Dataset entries:
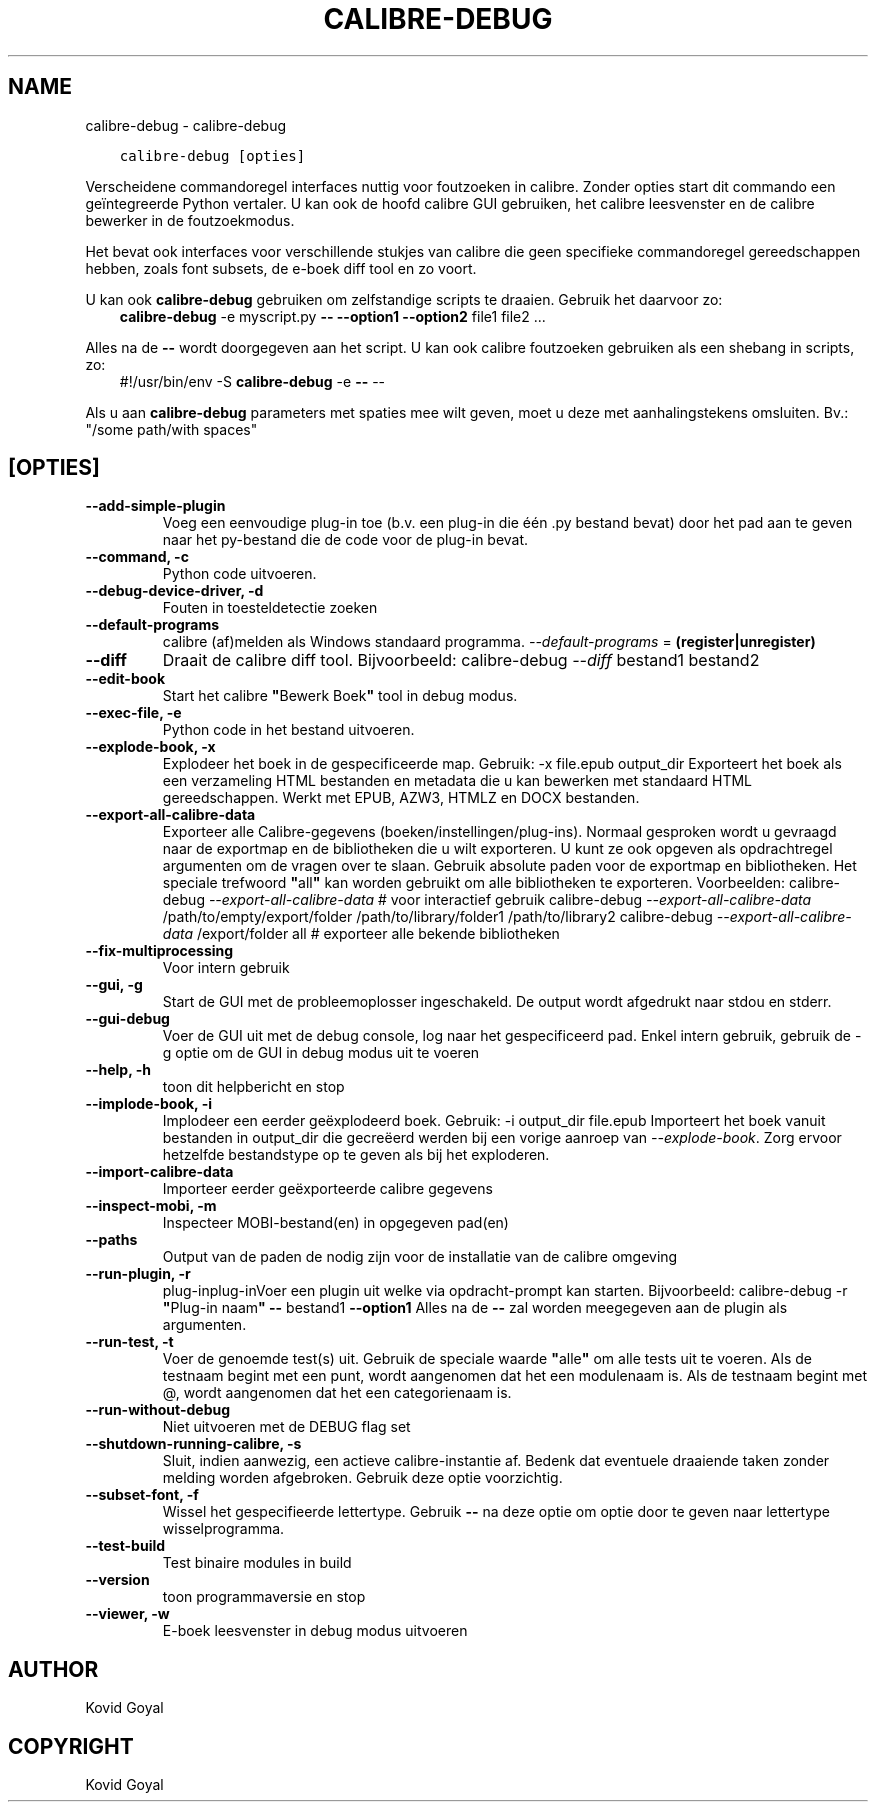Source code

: .\" Man page generated from reStructuredText.
.
.
.nr rst2man-indent-level 0
.
.de1 rstReportMargin
\\$1 \\n[an-margin]
level \\n[rst2man-indent-level]
level margin: \\n[rst2man-indent\\n[rst2man-indent-level]]
-
\\n[rst2man-indent0]
\\n[rst2man-indent1]
\\n[rst2man-indent2]
..
.de1 INDENT
.\" .rstReportMargin pre:
. RS \\$1
. nr rst2man-indent\\n[rst2man-indent-level] \\n[an-margin]
. nr rst2man-indent-level +1
.\" .rstReportMargin post:
..
.de UNINDENT
. RE
.\" indent \\n[an-margin]
.\" old: \\n[rst2man-indent\\n[rst2man-indent-level]]
.nr rst2man-indent-level -1
.\" new: \\n[rst2man-indent\\n[rst2man-indent-level]]
.in \\n[rst2man-indent\\n[rst2man-indent-level]]u
..
.TH "CALIBRE-DEBUG" "1" "september 22, 2023" "6.27.0" "calibre"
.SH NAME
calibre-debug \- calibre-debug
.INDENT 0.0
.INDENT 3.5
.sp
.nf
.ft C
calibre\-debug [opties]
.ft P
.fi
.UNINDENT
.UNINDENT
.sp
Verscheidene commandoregel interfaces nuttig voor foutzoeken in calibre. Zonder opties
start dit commando een geïntegreerde Python vertaler. U kan ook de hoofd calibre
GUI gebruiken, het calibre leesvenster en de calibre bewerker in de foutzoekmodus.
.sp
Het bevat ook interfaces voor verschillende stukjes van calibre die geen specifieke
commandoregel gereedschappen hebben, zoals font subsets, de e\-boek diff tool en zo
voort.
.sp
U kan ook \fBcalibre\-debug\fP gebruiken om zelfstandige scripts te draaien. Gebruik het daarvoor zo:
.INDENT 0.0
.INDENT 3.5
\fBcalibre\-debug\fP \-e myscript.py \fB\-\-\fP \fB\-\-option1\fP \fB\-\-option2\fP file1 file2 ...
.UNINDENT
.UNINDENT
.sp
Alles na de  \fB\-\-\fP wordt doorgegeven aan het script. U kan ook calibre foutzoeken gebruiken
als een shebang in scripts, zo:
.INDENT 0.0
.INDENT 3.5
#!/usr/bin/env \-S \fBcalibre\-debug\fP \-e \fB\-\-\fP \-\-
.UNINDENT
.UNINDENT
.sp
Als u aan \fBcalibre\-debug\fP parameters met spaties mee wilt geven, moet u deze met aanhalingstekens omsluiten. Bv.: \(dq/some path/with spaces\(dq
.SH [OPTIES]
.INDENT 0.0
.TP
.B \-\-add\-simple\-plugin
Voeg een eenvoudige plug\-in toe (b.v. een plug\-in die één .py bestand bevat) door het pad aan te geven naar het py\-bestand die de code voor de plug\-in bevat.
.UNINDENT
.INDENT 0.0
.TP
.B \-\-command, \-c
Python code uitvoeren.
.UNINDENT
.INDENT 0.0
.TP
.B \-\-debug\-device\-driver, \-d
Fouten in toesteldetectie zoeken
.UNINDENT
.INDENT 0.0
.TP
.B \-\-default\-programs
calibre (af)melden als Windows standaard programma. \fI\%\-\-default\-programs\fP = \fB(register|unregister)\fP
.UNINDENT
.INDENT 0.0
.TP
.B \-\-diff
Draait de calibre diff tool. Bijvoorbeeld: calibre\-debug \fI\%\-\-diff\fP bestand1 bestand2
.UNINDENT
.INDENT 0.0
.TP
.B \-\-edit\-book
Start het calibre \fB\(dq\fPBewerk Boek\fB\(dq\fP tool in debug modus.
.UNINDENT
.INDENT 0.0
.TP
.B \-\-exec\-file, \-e
Python code in het bestand uitvoeren.
.UNINDENT
.INDENT 0.0
.TP
.B \-\-explode\-book, \-x
Explodeer het boek in de gespecificeerde map. Gebruik: \-x file.epub output_dir Exporteert het boek als een verzameling HTML bestanden en metadata die u kan bewerken met standaard HTML gereedschappen. Werkt met EPUB, AZW3, HTMLZ en DOCX bestanden.
.UNINDENT
.INDENT 0.0
.TP
.B \-\-export\-all\-calibre\-data
Exporteer alle Calibre\-gegevens (boeken/instellingen/plug\-ins). Normaal gesproken wordt u gevraagd naar de exportmap en de bibliotheken die u wilt exporteren. U kunt ze ook opgeven als opdrachtregel argumenten om de vragen over te slaan. Gebruik absolute paden voor de exportmap en bibliotheken. Het speciale trefwoord \fB\(dq\fPall\fB\(dq\fP kan worden gebruikt om alle bibliotheken te exporteren. Voorbeelden:  calibre\-debug \fI\%\-\-export\-all\-calibre\-data\fP # voor interactief gebruik calibre\-debug \fI\%\-\-export\-all\-calibre\-data\fP /path/to/empty/export/folder /path/to/library/folder1 /path/to/library2 calibre\-debug \fI\%\-\-export\-all\-calibre\-data\fP /export/folder all # exporteer alle bekende bibliotheken
.UNINDENT
.INDENT 0.0
.TP
.B \-\-fix\-multiprocessing
Voor intern gebruik
.UNINDENT
.INDENT 0.0
.TP
.B \-\-gui, \-g
Start de GUI met de probleemoplosser ingeschakeld. De output wordt afgedrukt naar stdou en stderr.
.UNINDENT
.INDENT 0.0
.TP
.B \-\-gui\-debug
Voer de GUI uit met de debug console, log naar het gespecificeerd pad. Enkel intern gebruik, gebruik de \-g optie om de GUI in debug modus uit te voeren
.UNINDENT
.INDENT 0.0
.TP
.B \-\-help, \-h
toon dit helpbericht en stop
.UNINDENT
.INDENT 0.0
.TP
.B \-\-implode\-book, \-i
Implodeer een eerder geëxplodeerd boek. Gebruik: \-i output_dir file.epub Importeert het boek vanuit bestanden in output_dir die gecreëerd werden bij een vorige aanroep van \fI\%\-\-explode\-book\fP\&. Zorg ervoor hetzelfde bestandstype op te geven als bij het exploderen.
.UNINDENT
.INDENT 0.0
.TP
.B \-\-import\-calibre\-data
Importeer eerder geëxporteerde calibre gegevens
.UNINDENT
.INDENT 0.0
.TP
.B \-\-inspect\-mobi, \-m
Inspecteer MOBI\-bestand(en) in opgegeven pad(en)
.UNINDENT
.INDENT 0.0
.TP
.B \-\-paths
Output van de paden de nodig zijn voor de installatie van de calibre omgeving
.UNINDENT
.INDENT 0.0
.TP
.B \-\-run\-plugin, \-r
plug\-inplug\-inVoer een plugin uit welke via opdracht\-prompt kan starten. Bijvoorbeeld: calibre\-debug \-r \fB\(dq\fPPlug\-in naam\fB\(dq\fP \fB\-\-\fP bestand1 \fB\-\-option1\fP Alles na de \fB\-\-\fP zal worden meegegeven aan de plugin als argumenten.
.UNINDENT
.INDENT 0.0
.TP
.B \-\-run\-test, \-t
Voer de genoemde test(s) uit. Gebruik de speciale waarde \fB\(dq\fPalle\fB\(dq\fP om alle tests uit te voeren. Als de testnaam begint met een punt, wordt aangenomen dat het een modulenaam is. Als de testnaam begint met @, wordt aangenomen dat het een categorienaam is.
.UNINDENT
.INDENT 0.0
.TP
.B \-\-run\-without\-debug
Niet uitvoeren met de DEBUG flag set
.UNINDENT
.INDENT 0.0
.TP
.B \-\-shutdown\-running\-calibre, \-s
Sluit, indien aanwezig, een actieve calibre\-instantie af. Bedenk dat eventuele draaiende taken zonder melding worden afgebroken. Gebruik deze optie voorzichtig.
.UNINDENT
.INDENT 0.0
.TP
.B \-\-subset\-font, \-f
Wissel het gespecifieerde lettertype. Gebruik \fB\-\-\fP na deze optie om optie door te geven naar lettertype wisselprogramma.
.UNINDENT
.INDENT 0.0
.TP
.B \-\-test\-build
Test binaire modules in build
.UNINDENT
.INDENT 0.0
.TP
.B \-\-version
toon programmaversie en stop
.UNINDENT
.INDENT 0.0
.TP
.B \-\-viewer, \-w
E\-boek leesvenster in debug modus uitvoeren
.UNINDENT
.SH AUTHOR
Kovid Goyal
.SH COPYRIGHT
Kovid Goyal
.\" Generated by docutils manpage writer.
.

§ **WHAT YOU WILL DO**: Every line from the one containing "Implodeer een eerder" to the end of the entries must be set down exactly, with none omitted and none added.

§ **EXPECTED OUTPUT**:
Implodeer een eerder geëxplodeerd boek. Gebruik: \-i output_dir file.epub Importeert het boek vanuit bestanden in output_dir die gecreëerd werden bij een vorige aanroep van \fI\%\-\-explode\-book\fP\&. Zorg ervoor hetzelfde bestandstype op te geven als bij het exploderen.
.UNINDENT
.INDENT 0.0
.TP
.B \-\-import\-calibre\-data
Importeer eerder geëxporteerde calibre gegevens
.UNINDENT
.INDENT 0.0
.TP
.B \-\-inspect\-mobi, \-m
Inspecteer MOBI\-bestand(en) in opgegeven pad(en)
.UNINDENT
.INDENT 0.0
.TP
.B \-\-paths
Output van de paden de nodig zijn voor de installatie van de calibre omgeving
.UNINDENT
.INDENT 0.0
.TP
.B \-\-run\-plugin, \-r
plug\-inplug\-inVoer een plugin uit welke via opdracht\-prompt kan starten. Bijvoorbeeld: calibre\-debug \-r \fB\(dq\fPPlug\-in naam\fB\(dq\fP \fB\-\-\fP bestand1 \fB\-\-option1\fP Alles na de \fB\-\-\fP zal worden meegegeven aan de plugin als argumenten.
.UNINDENT
.INDENT 0.0
.TP
.B \-\-run\-test, \-t
Voer de genoemde test(s) uit. Gebruik de speciale waarde \fB\(dq\fPalle\fB\(dq\fP om alle tests uit te voeren. Als de testnaam begint met een punt, wordt aangenomen dat het een modulenaam is. Als de testnaam begint met @, wordt aangenomen dat het een categorienaam is.
.UNINDENT
.INDENT 0.0
.TP
.B \-\-run\-without\-debug
Niet uitvoeren met de DEBUG flag set
.UNINDENT
.INDENT 0.0
.TP
.B \-\-shutdown\-running\-calibre, \-s
Sluit, indien aanwezig, een actieve calibre\-instantie af. Bedenk dat eventuele draaiende taken zonder melding worden afgebroken. Gebruik deze optie voorzichtig.
.UNINDENT
.INDENT 0.0
.TP
.B \-\-subset\-font, \-f
Wissel het gespecifieerde lettertype. Gebruik \fB\-\-\fP na deze optie om optie door te geven naar lettertype wisselprogramma.
.UNINDENT
.INDENT 0.0
.TP
.B \-\-test\-build
Test binaire modules in build
.UNINDENT
.INDENT 0.0
.TP
.B \-\-version
toon programmaversie en stop
.UNINDENT
.INDENT 0.0
.TP
.B \-\-viewer, \-w
E\-boek leesvenster in debug modus uitvoeren
.UNINDENT
.SH AUTHOR
Kovid Goyal
.SH COPYRIGHT
Kovid Goyal
.\" Generated by docutils manpage writer.
.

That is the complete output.